Exercise task —
Report every line of the records that contains the word "area", copying each such line in full.

Source records —

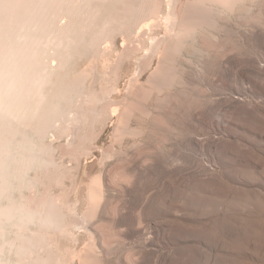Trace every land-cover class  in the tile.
<instances>
[{"label": "rangeland", "instance_id": "rangeland-1", "mask_svg": "<svg viewBox=\"0 0 264 264\" xmlns=\"http://www.w3.org/2000/svg\"><path fill=\"white\" fill-rule=\"evenodd\" d=\"M227 4L0 0V264H264V0Z\"/></svg>", "mask_w": 264, "mask_h": 264}, {"label": "bare ground", "instance_id": "bare-ground-1", "mask_svg": "<svg viewBox=\"0 0 264 264\" xmlns=\"http://www.w3.org/2000/svg\"><path fill=\"white\" fill-rule=\"evenodd\" d=\"M204 1L206 3V6H205V9L203 11L193 10L192 12L196 16H194L192 18L184 17L182 20H179V22L189 21V22H191L192 24H195V25H200L202 23H205L208 20V17H209L208 16L209 15L208 12H209V10H211V5H216V4L217 5H224V4H227L230 0H204ZM164 20H165V23H169L170 22L169 13H167V15L165 16V19ZM177 21H178V18H177ZM6 166L7 165L5 164V162L0 161V174H1V176L5 174V172H6V170H5L6 169ZM10 215H12V212H10Z\"/></svg>", "mask_w": 264, "mask_h": 264}]
</instances>
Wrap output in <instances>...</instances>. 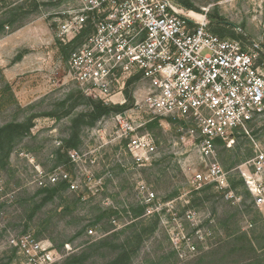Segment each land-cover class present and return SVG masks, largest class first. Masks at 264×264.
<instances>
[{"label": "rangeland", "instance_id": "rangeland-1", "mask_svg": "<svg viewBox=\"0 0 264 264\" xmlns=\"http://www.w3.org/2000/svg\"><path fill=\"white\" fill-rule=\"evenodd\" d=\"M63 2L0 0V264H26L13 242L26 234L52 245V264H264V205L238 168L252 138L264 149V120L252 137L216 145L225 188L194 182L210 161L171 121L140 130L156 154L131 152L115 112L91 123L101 99L68 78L75 45L60 43L54 20ZM171 2L224 18L264 62V0Z\"/></svg>", "mask_w": 264, "mask_h": 264}, {"label": "built area", "instance_id": "built-area-1", "mask_svg": "<svg viewBox=\"0 0 264 264\" xmlns=\"http://www.w3.org/2000/svg\"><path fill=\"white\" fill-rule=\"evenodd\" d=\"M207 17V11L186 10L171 0H64L54 20L60 43L75 45L68 78L104 105L124 107L112 119L131 152L156 154L154 139L140 130L154 120L171 121L210 161L194 182L225 188L228 172L214 161L216 145L232 147L239 136L252 137V126L264 120V62L241 40L214 34ZM252 140L254 155L238 168L261 206L264 149ZM13 242L26 264L59 258L52 245L30 234Z\"/></svg>", "mask_w": 264, "mask_h": 264}, {"label": "trees", "instance_id": "trees-1", "mask_svg": "<svg viewBox=\"0 0 264 264\" xmlns=\"http://www.w3.org/2000/svg\"><path fill=\"white\" fill-rule=\"evenodd\" d=\"M188 8H192L191 4L187 5ZM207 21L212 23H215V27L212 29L213 33L220 36V37H233V38H245L246 35L244 34H236L234 31H228V29L226 28L227 25H229L228 21H226L224 18L218 16V15H213V14H209L207 17ZM92 102V109L90 111V113H88V115L91 116V123L95 122L98 118H100L102 115L104 114H109L110 112H119L121 110L124 109V107L121 106H107L104 105L102 102H95V101H91ZM85 113L79 115L78 117H76L74 119V125L77 126L79 125L80 121L85 117ZM73 135H71V137L67 140L66 146L71 148L72 146H74V142H73ZM242 182L243 179H242ZM58 190L57 187L54 188V191L52 190L49 194V197L52 198L55 191ZM47 197V198H49ZM47 198L45 199V201L47 200Z\"/></svg>", "mask_w": 264, "mask_h": 264}]
</instances>
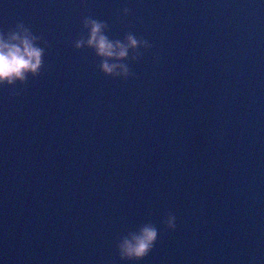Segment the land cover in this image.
Instances as JSON below:
<instances>
[{
	"label": "water",
	"instance_id": "1",
	"mask_svg": "<svg viewBox=\"0 0 264 264\" xmlns=\"http://www.w3.org/2000/svg\"><path fill=\"white\" fill-rule=\"evenodd\" d=\"M85 17L146 42L127 76ZM17 23L43 56L0 86V264H264V0H0Z\"/></svg>",
	"mask_w": 264,
	"mask_h": 264
},
{
	"label": "clouds",
	"instance_id": "2",
	"mask_svg": "<svg viewBox=\"0 0 264 264\" xmlns=\"http://www.w3.org/2000/svg\"><path fill=\"white\" fill-rule=\"evenodd\" d=\"M126 15L128 9H123ZM85 36L74 41V47L84 46L95 50L97 56L101 57L100 70L105 75L127 76L128 66L119 61L126 57L128 50L136 49L138 45L146 42L138 40L134 35L128 34L125 41L110 40L105 35L106 25L89 17L82 20ZM36 36L32 35L23 23H17L15 30L7 34L0 33V86L12 84L19 80L23 82L27 73L36 75L42 64L43 49L37 47L34 41ZM112 60L113 62H109ZM168 228L175 227V216L169 214L165 220ZM157 238V229L151 224L142 226L137 232L121 238L117 244L120 257L129 261L141 260L152 248Z\"/></svg>",
	"mask_w": 264,
	"mask_h": 264
}]
</instances>
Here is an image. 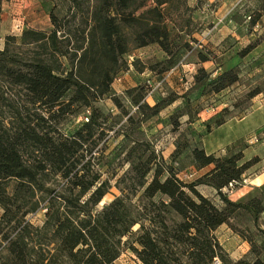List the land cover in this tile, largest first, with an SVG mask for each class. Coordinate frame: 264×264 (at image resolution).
<instances>
[{
  "label": "trees",
  "instance_id": "1",
  "mask_svg": "<svg viewBox=\"0 0 264 264\" xmlns=\"http://www.w3.org/2000/svg\"><path fill=\"white\" fill-rule=\"evenodd\" d=\"M61 1L50 10L49 30L26 27L20 36L7 35L0 49V93L20 88L26 99L9 120L0 118V264H117L125 247L137 264H214L216 258L221 264H264V187L246 200L228 195L241 188L257 159L243 160L240 150L217 156L179 142L166 159L143 125L178 96L170 93L151 105V87L139 84L126 90L127 109L113 90L133 48L157 43L166 52V60L150 67L160 77L179 66L183 52L195 50L183 35H191L184 28L189 19L177 23L189 0ZM263 9L264 3L248 15L250 30L259 26ZM261 41L264 31L239 56ZM196 52L192 86L219 93L240 81V68L213 76L202 64L210 55ZM261 93L257 85L247 98ZM106 97L121 108L118 116L95 106ZM184 100L189 106L190 97ZM85 110L89 114L70 134L58 127L67 115ZM185 115L192 119L188 111L170 115L174 130ZM109 130L122 136L118 156L129 163L119 177H103L97 167ZM185 152L198 168L213 167L184 181L175 164ZM113 178L121 194L99 208ZM199 185L213 187L221 204ZM39 211L44 220L35 225L27 216ZM244 214L256 232L234 222ZM224 224L251 245L253 259L230 257L215 233Z\"/></svg>",
  "mask_w": 264,
  "mask_h": 264
},
{
  "label": "rangeland",
  "instance_id": "2",
  "mask_svg": "<svg viewBox=\"0 0 264 264\" xmlns=\"http://www.w3.org/2000/svg\"><path fill=\"white\" fill-rule=\"evenodd\" d=\"M55 2L61 6L59 4L62 2L61 0H0V49L5 46L7 35L20 36L26 27L49 30L51 28L50 10ZM197 2L199 0H189L188 9L184 10L183 17L177 20L179 25H183L184 21L189 19L188 25H185L184 28L191 35H183L191 42L195 50L183 52V56L178 62V68L165 81L156 87L162 77L153 71L152 73L150 67L157 62L166 60L167 54L157 43H152L144 47L133 48L126 55L128 67L120 73L121 80L115 79L112 85L114 92L121 98L123 106L127 109L131 108V104L125 94L126 90L139 84L145 85L148 79L154 86L152 94L146 97L149 104H155L157 99L170 93L178 96L174 103L143 125L148 137L158 144L159 149L164 151V155H168V158L170 151L178 142L188 144L192 148L199 147L205 150L213 148L216 149L215 155L220 156L229 153V151L235 153L245 146L260 144L264 141L261 136L258 143L251 144L249 142L251 136L253 134L260 136L261 132L251 131L244 135L238 126L240 118L260 105L259 101L264 99V41H261L246 56H239V51L258 37L257 34L251 36L248 32V24L251 21L248 15L256 13L255 10L264 3V0H213L211 2L210 0H200V7H196ZM223 2L226 3L224 8H222ZM231 17L235 18L238 23H235ZM224 26L226 28L221 30ZM229 31L235 32V34H231ZM224 41L226 44H223ZM196 49H202L210 55L211 60L204 67L213 70V76L236 66L241 70L240 81L219 93H209L202 85L192 86L189 90H185L186 82L190 81L193 72L191 67L197 62ZM257 85H260L263 93L253 101L247 98V93ZM187 95L191 101L189 106L184 105ZM25 103V95L20 88L9 90L4 94L1 92L0 118L9 120L16 109L22 108ZM95 106L105 113H111L112 117L121 113V108L111 98L106 97L98 100L95 102ZM34 110L33 108L32 112ZM186 111L190 112L192 119L189 120L188 115L183 116L180 118V127L174 130L170 115ZM88 114L89 110H85L77 116L67 115L58 124V127L63 132L70 134L80 126ZM219 118L224 119L226 123L218 125L216 120ZM107 139L105 144L102 142L99 145L105 149L104 153L97 154V167L101 168L103 177H119L129 168V163L123 159L124 154L118 156L117 146L122 136L109 130ZM193 162L190 153L185 152L175 164L180 169L179 176L186 182L196 180L207 169L201 170ZM115 181L116 178L111 180L112 185L99 204V208L121 194ZM15 183L16 180L10 181V189ZM244 185L247 183L245 182ZM198 189L216 203L221 204L218 193L210 187L199 185ZM246 190L247 188L242 186V189L229 192V198L233 201L246 200L250 195L260 193L257 189L250 190L248 193ZM2 213L3 209L0 207V218ZM27 219L35 225L42 224L44 213L39 211L29 214ZM234 222L243 228H250L253 233L257 231L248 214L242 215ZM8 229L9 227L5 228V230ZM233 233L235 232L226 224L218 230V235L224 239L227 247L237 243L238 239H235L236 236ZM4 243L0 234V250ZM249 246L248 253L244 254L242 258H254L251 254V245L249 244ZM116 263L137 264L138 259L133 251L125 247Z\"/></svg>",
  "mask_w": 264,
  "mask_h": 264
},
{
  "label": "crops",
  "instance_id": "3",
  "mask_svg": "<svg viewBox=\"0 0 264 264\" xmlns=\"http://www.w3.org/2000/svg\"><path fill=\"white\" fill-rule=\"evenodd\" d=\"M211 1H213V0H210V2ZM222 4H223L222 8H224L226 3L223 2ZM231 19L235 23H238L235 18L231 17ZM232 20H230V21H232ZM258 23H259V26H254V27H252L251 30L249 29L248 32L251 36L255 35V34L259 35L264 31V9L261 10V15L258 18ZM225 28H226V26L222 27L221 30H223ZM230 33L235 34V32H232V31ZM202 34H203V32H202ZM203 36H205V35L203 34ZM221 40L223 42V39H221ZM223 44H226L225 41ZM197 61H198V58H197ZM207 62H210V60L203 62L202 64L205 66V64ZM260 95H262V93L253 97L251 100L254 101V100L258 99V97ZM259 103H260V105H258L256 108L252 109L249 113L245 114L243 117L240 118L238 126H240V128L242 129V133L244 135L250 133L251 131H257V132H261V135L264 138V99H261L259 101ZM225 123H226V121L221 125H224ZM174 150H175V147H173V149L170 151L169 156L172 154V152ZM206 151L208 153H214V154L216 153V149H213V148L212 149L207 148ZM240 151L243 152V155H244L243 160H251L253 158L257 159L256 163L253 164L246 171V173L244 175L245 179L247 180L246 181L247 185H243V187L247 188L246 192L248 193L250 190H255L257 188L264 187V141L260 144L248 145L247 147L245 146V147H243V149H240ZM229 152H231V151H229ZM162 153L164 155V151H162ZM164 157L167 159L168 155H164ZM212 167H213V165L205 167V168H207L205 172L210 170ZM205 168H200V169L202 170ZM204 173H202V174H204ZM208 187H210V186H208ZM210 188L213 189L214 192H216V190L213 187H210ZM239 189H242V187ZM206 196H208V195H206ZM261 225L264 228V212L262 213V216H261ZM222 226H220L215 231L219 241L221 242V244L223 245V247L229 253L230 257L233 260L236 261V260L242 258L244 256V254L248 253V251L250 249L249 243L247 241H245L243 238H241L238 234L233 233L236 236L235 239H238L237 243H236V245H230V247H227V245L224 243V239H222V237H220L218 235V230Z\"/></svg>",
  "mask_w": 264,
  "mask_h": 264
},
{
  "label": "built area",
  "instance_id": "4",
  "mask_svg": "<svg viewBox=\"0 0 264 264\" xmlns=\"http://www.w3.org/2000/svg\"><path fill=\"white\" fill-rule=\"evenodd\" d=\"M193 66H194V65H193ZM193 66L191 67V71H193V72L191 73L192 75H191V77H190V81H189V82H188V81L186 82L185 90L190 89V87L193 85V82H194V73H195V67H193ZM177 68H178V67H175V68H173L172 70H170L169 72H167L165 75H163L162 78H161V80H160V82L157 84L156 87H158L163 81H165V80L168 78V76H169L171 73H173ZM116 79H117V80H121V77L118 76ZM146 84H148V85L151 87V92H150V94H149V95H151V93L154 91V86L151 84L150 79H148V80L146 81ZM261 136H262V135L259 136L258 134H253V135L251 136L249 142H250L251 144H256V143H258V142L260 141ZM262 137H263V136H262ZM245 182H246V179L243 180V183H242L241 187L244 185ZM233 191H235V190H231L230 192H233ZM214 264H221V261H220L218 258H216L215 261H214Z\"/></svg>",
  "mask_w": 264,
  "mask_h": 264
}]
</instances>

Complete output —
[{"label": "rangeland", "instance_id": "rangeland-1", "mask_svg": "<svg viewBox=\"0 0 264 264\" xmlns=\"http://www.w3.org/2000/svg\"><path fill=\"white\" fill-rule=\"evenodd\" d=\"M63 2L0 0V264H26L13 242L26 234L52 245V264H264V205L238 168L252 138L264 149V120L252 137L216 145L225 188L194 182L210 161L171 121L140 130L156 154L131 152L115 112L91 123L101 99L68 78L75 45L60 43L54 20ZM171 2L224 18L264 62V0Z\"/></svg>", "mask_w": 264, "mask_h": 264}, {"label": "built area", "instance_id": "built-area-1", "mask_svg": "<svg viewBox=\"0 0 264 264\" xmlns=\"http://www.w3.org/2000/svg\"><path fill=\"white\" fill-rule=\"evenodd\" d=\"M207 17V11L186 10L171 0H64L54 20L60 43L75 45L68 78L104 105L124 107L112 119L131 152L156 154L154 139L140 130L154 120L171 121L210 161L194 182L225 188L228 172L214 161L216 145L232 147L239 136L252 137V126L264 120V62L241 40L214 34ZM252 140L254 155L238 168L261 206L264 149ZM13 242L26 264L59 258L52 245L30 234Z\"/></svg>", "mask_w": 264, "mask_h": 264}, {"label": "trees", "instance_id": "trees-1", "mask_svg": "<svg viewBox=\"0 0 264 264\" xmlns=\"http://www.w3.org/2000/svg\"><path fill=\"white\" fill-rule=\"evenodd\" d=\"M188 8H192L191 4L187 5ZM207 21L212 23H215V27L212 29L213 33L220 36V37H233V38H245L246 35L244 34H236L234 31H228V29L226 28L227 25H229L228 21H226L224 18L218 16V15H213V14H209L207 17ZM92 102V109L90 111V113H88V115L91 116V123L95 122L98 118H100L102 115L104 114H109L110 112H119L121 110L124 109V107L121 106H107L104 105L102 102H95V101H91ZM85 113L79 115L78 117H76L74 119V125L77 126L79 125L80 121L85 117ZM73 135H71V137L67 140L66 146L71 148L72 146H74V142H73ZM242 182L243 179H242ZM58 190L57 187L54 188V191L52 190L49 194V197L52 198L55 191ZM47 197V198H49ZM47 198L45 199V201L47 200Z\"/></svg>", "mask_w": 264, "mask_h": 264}]
  "label": "built area",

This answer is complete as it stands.